» FRAGMENTO PARA LEER
■ ■ ■ ■ ■

Astra: vivir entre el bosque y el mar

Astra: vivir entre el bosque y el mar


Un rincón de mar en la Parada 45: naturaleza, amplitud y acceso real a la playa, en un entorno donde el bosque y el océano conviven con equilibrio.


En la Parada 45 de Playa Mansa, donde el bosque toca la arena y el paisaje se abre hacia una de las bahías más serenas del país, surge Astra, un barrio privado de 23 hectáreas concebido para vivir con amplitud, privacidad y contacto cotidiano con la naturaleza. La ubicación es estratégica: a una hora y cuarto de Carrasco (Mvd) y a diez minutos del aeropuerto de Punta del Este, lo suficientemente cerca para una vida activa y lo bastante apartado para escuchar las olas.

Astra concentra cinco razones de peso que definen su valor: la cercanía real con Montevideo; el acceso inmediato al aeropuerto; la posibilidad de bajar caminando a la playa sin cruces de tránsito; un mar calmo y accesible ideal para nadar o caminar largo por la orilla; y un escenario natural para deportes náuticos como kitesurf, stand up paddle, remo y natación en aguas abiertas, donde incluso las ballenas francas australes se dejan ver en invierno y primavera. Estas tierras guardan memoria.

VIsta aérea de Astra
Las ballenas francas australes descansan junto a sus crías; y cuando llega la temporada estival, las golondrinas anuncian su regreso

Aquí funcionó durante décadas el Hospital Marítimo, pensado para aprovechar el aire limpio y la luz del Atlántico en clave de bienestar. Esa vocación permanece, pero transformada en un entorno contemporáneo de baja densidad, con arquitectura abierta al horizonte y vegetación nativa como parte del diseño.

El fraccionamiento respeta la topografía suave y el trazado natural del bosque. Las calles acompañan el relieve, permitiendo visuales amplias hacia el mar incluso a varias líneas del frente. El barrio cuenta con infraestructura completa —saneamiento, agua, energía, fibra óptica y caminos amplios— que garantiza comodidad sin afectar el entorno.

■ ■ ■ ■ ■

» INFORMACIÓN

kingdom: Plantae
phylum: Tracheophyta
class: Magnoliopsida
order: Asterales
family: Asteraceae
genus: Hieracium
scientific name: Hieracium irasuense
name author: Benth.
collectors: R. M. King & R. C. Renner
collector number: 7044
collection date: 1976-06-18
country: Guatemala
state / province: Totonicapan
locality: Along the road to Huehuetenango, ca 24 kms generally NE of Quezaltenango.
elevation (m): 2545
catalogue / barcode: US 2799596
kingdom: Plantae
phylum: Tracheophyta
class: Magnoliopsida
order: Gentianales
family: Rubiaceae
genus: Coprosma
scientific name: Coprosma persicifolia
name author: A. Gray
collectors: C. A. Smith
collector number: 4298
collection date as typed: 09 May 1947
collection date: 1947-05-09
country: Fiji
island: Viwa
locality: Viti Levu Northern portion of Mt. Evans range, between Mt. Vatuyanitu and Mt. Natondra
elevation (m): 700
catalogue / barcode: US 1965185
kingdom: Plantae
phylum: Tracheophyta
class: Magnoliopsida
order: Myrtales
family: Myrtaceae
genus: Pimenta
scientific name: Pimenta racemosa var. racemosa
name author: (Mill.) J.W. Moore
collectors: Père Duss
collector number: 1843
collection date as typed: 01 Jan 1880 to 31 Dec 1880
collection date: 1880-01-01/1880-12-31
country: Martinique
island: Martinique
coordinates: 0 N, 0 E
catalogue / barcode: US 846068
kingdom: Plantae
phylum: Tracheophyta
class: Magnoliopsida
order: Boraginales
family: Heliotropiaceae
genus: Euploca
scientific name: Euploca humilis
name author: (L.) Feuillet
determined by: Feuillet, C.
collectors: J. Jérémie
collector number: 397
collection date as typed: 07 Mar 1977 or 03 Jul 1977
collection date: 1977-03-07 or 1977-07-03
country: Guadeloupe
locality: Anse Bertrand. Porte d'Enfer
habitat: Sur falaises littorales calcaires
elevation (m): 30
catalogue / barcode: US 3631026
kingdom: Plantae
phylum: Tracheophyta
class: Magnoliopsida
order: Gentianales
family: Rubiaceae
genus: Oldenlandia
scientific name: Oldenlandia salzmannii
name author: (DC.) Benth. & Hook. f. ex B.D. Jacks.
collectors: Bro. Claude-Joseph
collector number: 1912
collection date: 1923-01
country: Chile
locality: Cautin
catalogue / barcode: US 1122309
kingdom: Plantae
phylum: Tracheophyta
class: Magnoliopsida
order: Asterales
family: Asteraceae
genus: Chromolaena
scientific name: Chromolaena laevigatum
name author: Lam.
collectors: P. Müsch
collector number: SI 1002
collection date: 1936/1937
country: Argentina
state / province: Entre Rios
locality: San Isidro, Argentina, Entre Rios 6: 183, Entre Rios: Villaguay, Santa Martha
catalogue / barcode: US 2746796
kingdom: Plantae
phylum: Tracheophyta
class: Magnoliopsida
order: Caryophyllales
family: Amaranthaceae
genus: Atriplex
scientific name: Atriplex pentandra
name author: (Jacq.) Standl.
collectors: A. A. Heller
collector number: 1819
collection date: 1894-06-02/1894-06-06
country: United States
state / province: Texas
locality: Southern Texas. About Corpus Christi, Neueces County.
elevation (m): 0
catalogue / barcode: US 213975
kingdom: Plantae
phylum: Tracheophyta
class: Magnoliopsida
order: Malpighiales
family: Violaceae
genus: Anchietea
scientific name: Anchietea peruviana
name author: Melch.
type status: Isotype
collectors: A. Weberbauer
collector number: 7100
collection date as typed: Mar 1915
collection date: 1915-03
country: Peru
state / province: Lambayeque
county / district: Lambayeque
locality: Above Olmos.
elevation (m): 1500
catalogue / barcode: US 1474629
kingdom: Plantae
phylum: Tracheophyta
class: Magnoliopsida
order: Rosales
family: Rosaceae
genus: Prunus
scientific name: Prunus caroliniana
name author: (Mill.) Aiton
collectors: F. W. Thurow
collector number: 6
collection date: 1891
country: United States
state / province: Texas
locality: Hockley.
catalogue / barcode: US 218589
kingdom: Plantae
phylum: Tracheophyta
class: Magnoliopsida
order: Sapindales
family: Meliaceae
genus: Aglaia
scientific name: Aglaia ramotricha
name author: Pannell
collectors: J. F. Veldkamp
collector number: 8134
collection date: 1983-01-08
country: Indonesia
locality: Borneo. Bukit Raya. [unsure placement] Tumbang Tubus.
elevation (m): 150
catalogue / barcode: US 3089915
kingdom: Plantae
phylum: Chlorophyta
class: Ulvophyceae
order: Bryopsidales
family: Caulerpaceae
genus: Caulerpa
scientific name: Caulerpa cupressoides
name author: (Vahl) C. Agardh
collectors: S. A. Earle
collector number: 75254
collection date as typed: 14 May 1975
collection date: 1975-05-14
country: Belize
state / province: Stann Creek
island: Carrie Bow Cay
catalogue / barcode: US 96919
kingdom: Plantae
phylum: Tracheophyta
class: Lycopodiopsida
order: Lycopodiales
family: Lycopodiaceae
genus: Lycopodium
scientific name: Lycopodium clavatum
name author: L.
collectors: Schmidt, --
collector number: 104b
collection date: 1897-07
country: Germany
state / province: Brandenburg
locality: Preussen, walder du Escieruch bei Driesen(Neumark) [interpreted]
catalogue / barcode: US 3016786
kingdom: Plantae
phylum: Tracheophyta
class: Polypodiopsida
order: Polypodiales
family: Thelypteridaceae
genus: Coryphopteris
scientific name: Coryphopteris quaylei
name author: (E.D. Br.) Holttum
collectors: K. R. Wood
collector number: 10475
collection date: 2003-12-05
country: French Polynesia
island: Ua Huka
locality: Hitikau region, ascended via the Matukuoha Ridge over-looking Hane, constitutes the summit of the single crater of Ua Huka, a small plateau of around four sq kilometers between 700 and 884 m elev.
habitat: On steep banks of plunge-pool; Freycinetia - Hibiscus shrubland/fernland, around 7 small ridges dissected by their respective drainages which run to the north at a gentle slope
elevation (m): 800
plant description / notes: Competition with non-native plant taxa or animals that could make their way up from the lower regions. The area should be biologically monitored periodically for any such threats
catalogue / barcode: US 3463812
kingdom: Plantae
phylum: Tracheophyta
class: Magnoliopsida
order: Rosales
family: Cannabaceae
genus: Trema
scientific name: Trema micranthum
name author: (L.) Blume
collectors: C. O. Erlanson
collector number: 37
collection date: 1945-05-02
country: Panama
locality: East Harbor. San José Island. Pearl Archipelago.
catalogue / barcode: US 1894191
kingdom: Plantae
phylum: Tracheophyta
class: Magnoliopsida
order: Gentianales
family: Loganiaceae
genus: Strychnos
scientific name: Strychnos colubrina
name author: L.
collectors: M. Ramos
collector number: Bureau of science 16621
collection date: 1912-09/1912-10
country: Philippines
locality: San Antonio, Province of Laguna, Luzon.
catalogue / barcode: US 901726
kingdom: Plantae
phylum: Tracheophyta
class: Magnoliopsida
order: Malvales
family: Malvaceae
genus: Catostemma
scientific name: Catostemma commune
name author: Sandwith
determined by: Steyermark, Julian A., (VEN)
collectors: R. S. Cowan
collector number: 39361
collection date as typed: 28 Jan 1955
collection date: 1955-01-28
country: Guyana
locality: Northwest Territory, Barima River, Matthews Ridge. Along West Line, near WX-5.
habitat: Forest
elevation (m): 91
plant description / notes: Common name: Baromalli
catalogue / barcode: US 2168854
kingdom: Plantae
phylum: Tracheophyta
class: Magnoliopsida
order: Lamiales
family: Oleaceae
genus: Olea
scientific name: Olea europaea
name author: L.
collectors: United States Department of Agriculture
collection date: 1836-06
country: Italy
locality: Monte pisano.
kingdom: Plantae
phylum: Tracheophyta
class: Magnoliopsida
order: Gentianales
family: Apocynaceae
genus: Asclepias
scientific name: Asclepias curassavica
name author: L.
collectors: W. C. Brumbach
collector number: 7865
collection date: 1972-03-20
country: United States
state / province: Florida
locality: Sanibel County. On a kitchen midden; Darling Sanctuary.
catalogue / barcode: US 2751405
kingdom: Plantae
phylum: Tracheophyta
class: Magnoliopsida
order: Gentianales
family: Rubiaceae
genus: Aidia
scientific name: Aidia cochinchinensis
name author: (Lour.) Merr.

■ ■ ■ ■ ■

» PRUÉBALO
Decide si cada afirmación coincide con el fragmento sobre Astra. Responde sí o no y cita las palabras exactas del fragmento que lo deciden.
1. Astra queda a diez minutos del aeropuerto de Punta del Este.
2. Para llegar caminando a la playa hay que cruzar calles con tránsito.
3. El barrio ocupa 30 hectáreas.
Para responder, usa solo el fragmento.

» RESPUESTA DEL EJERCICIO
1. Sí: «a diez minutos del aeropuerto de Punta del Este».
2. No: «la posibilidad de bajar caminando a la playa sin cruces de tránsito».
3. No: «un barrio privado de 23 hectáreas».